(Beginning of Excerpted passage)

The ’72 Dead, sans Pigpen, played almost no blues or R&B. By ’82, Bob was peppering nearly every set with a blues or two—Field Trip II had both “Minglewood” and the R&B classic “All Over Now.” After a sloppy opening, the ’82 show starts to pick up steam in the middle of the first set with a ripping version of a cover that came of age in ’72, “Big River,” followed by one of the best of their newish songs at the time, “Althea.” The aforementioned “All Over Now” rocks hard and then the set concludes with an exciting and jammy “China Cat” > “I Know You Rider” that surely had everyone there who loved the ’72 version grinning ear to ear. I have this theory that when the Dead hit those transcendent peaks, time disappears completely and it’s the same Grateful Dead Peak that courses through their whole history, popping up unpredictably with greater or lesser frequency. This was one of those.
Set Two in ’82 does not begin with an 18-minute “Playing in the Band.” Rather, the fans are greeted with the breakout of “Keep Your Day Job.” Now, that might sound like an awful turn of events to some of you, but it was always exciting to hear a new song, and it had been a couple of years since Garcia had introduced one, and it was a rockin’ little tune (even if JG didn’t know the words yet). Two songs later there’s the debut of “West L.A. Fadeway,” which was great from the start.
However, it’s not until the appearance of “Playing in the Band” (fifth song) that the second set gets a little wild and starts to fulfill the promise of that earlier “China-Rider.” There’s the merest hint of the just-revived “Crazy Fingers” toward the end of the “Playing” jam, but instead it charges into “Drums.” Dang! “Space,” a segment that did not exist, in a formalized sense, in ’72—“Dark Star” and “The Other One” took care of that side of the Dead—leads inexorably into a beautiful version of “The Wheel” (another song not in the live repertoire in ’72). Then comes “The Other One,” which the Dead did not play during the ’72 Field Trip, and it’s a good one. With its roots in the acid days and its allusions to Cowboy Neal and The Bus, that song is like the National Anthem of Prankster Country; the versions there always have plenty of juice.

(End of Excerpted passage)
(Beginning of Entries shown)

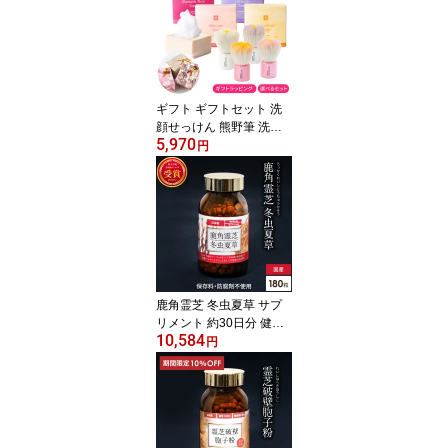
顔石鹸 泡 無添加 ギフト
プレゼント 北海道 弱ア
ルカリ性 手洗い 石けん
肌に優しい 日本製 クス
ミ 角質
ギフト ギフトセット 洗
顔せっけん 熊野筆 洗顔
5,970
ブラシ 洗顔筆 化粧筆 プ
円
レゼント 誕生日プレゼン
ト 贈り物 女性 女友達 30
代 40代 50代 60代 70代
80歳 石鹸 洗顔 フェイス
ブラシ メイクブラシ 可
愛い 熊の筆 化粧品 熊野
広島 晃祐堂 KOYUDO 敬
老の日
鹿角霊芝 冬虫夏草 サプ
リメント 約30日分 健康
10,584
食品 無添加 国産 人気 木
円
村秋則 奇跡のリンゴ れ
いし 霊芝 錠剤 粒状 天然
免疫 β-グルカン β-D-グ
ルカン βグルカン ベータ
グルカン 霊芝サプリ レ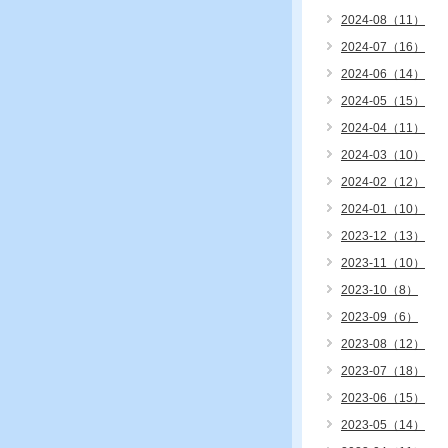
2024-08（11）
2024-07（16）
2024-06（14）
2024-05（15）
2024-04（11）
2024-03（10）
2024-02（12）
2024-01（10）
2023-12（13）
2023-11（10）
2023-10（8）
2023-09（6）
2023-08（12）
2023-07（18）
2023-06（15）
2023-05（14）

(End of Entries shown)

**The problem:**
Rewrite the passage about the Grateful Dead shows, starting at "The ’72 Dead, sans" and ending at "one of those.", with "Althea" replaced by "Deal". These records were taken from a different source than the text.

**Exercise output:**
The ’72 Dead, sans Pigpen, played almost no blues or R&B. By ’82, Bob was peppering nearly every set with a blues or two—Field Trip II had both “Minglewood” and the R&B classic “All Over Now.” After a sloppy opening, the ’82 show starts to pick up steam in the middle of the first set with a ripping version of a cover that came of age in ’72, “Big River,” followed by one of the best of their newish songs at the time, “Deal.” The aforementioned “All Over Now” rocks hard and then the set concludes with an exciting and jammy “China Cat” > “I Know You Rider” that surely had everyone there who loved the ’72 version grinning ear to ear. I have this theory that when the Dead hit those transcendent peaks, time disappears completely and it’s the same Grateful Dead Peak that courses through their whole history, popping up unpredictably with greater or lesser frequency. This was one of those.